# Question regarding Area 51



## Beastie (Mar 20, 2014)

Good day!

Does anybody know how long it takes for an SVN commit in Area 51 to actually be integrated into the ports tree?

For instance I can see that Otter alpha 3 has been committed 8 days ago, but the ports tree still shows alpha 2. The update is very simple (version bump and addition of devel/qt5-script as a dependency) so I was wondering why changes are not approved faster in cases such as this?

I'm not trying to rush things up but very soon this commit will be outdated as a fourth alpha gets released upstream early next month.

Thanks for any info.


----------



## SirDice (Mar 21, 2014)

Area 51 is a testing area for KDE developers.

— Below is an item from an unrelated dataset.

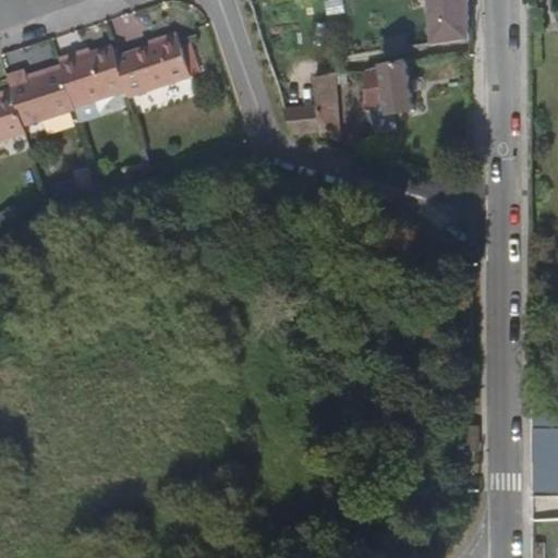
[(428,0),(433,44),(468,38),(468,0),(428,0)]
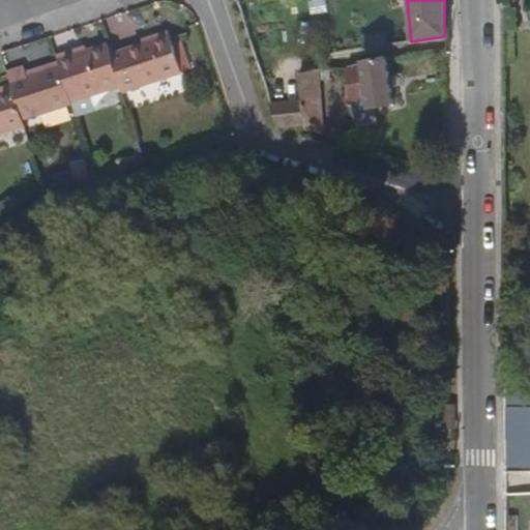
[(118,86),(121,92),(180,72),(168,34),(108,54),(118,86)]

I'm sure when they're done testing the fix it will be merged in with the FreeBSD ports tree.

http://freebsd.kde.org/area51.php


----------



## SirDice (Mar 21, 2014)

Just to avoid any confusion, the Area 51 repository isn't an _official_ repository. It's maintained by the FreeBSD-KDE developers, not by the FreeBSD ports manager. Questions regarding Area 51 are probably best asked on the freebsd-kde@ mailing list.


----------



## Beastie (Mar 23, 2014)

Thanks. I know the Area 51 is not an official repository. It's even hosted by the PC-BSD Project.
But regardless of that I still find the process quite slow for something that doesn't really require much testing as an update from one alpha version to another. Let's just wait then...


----------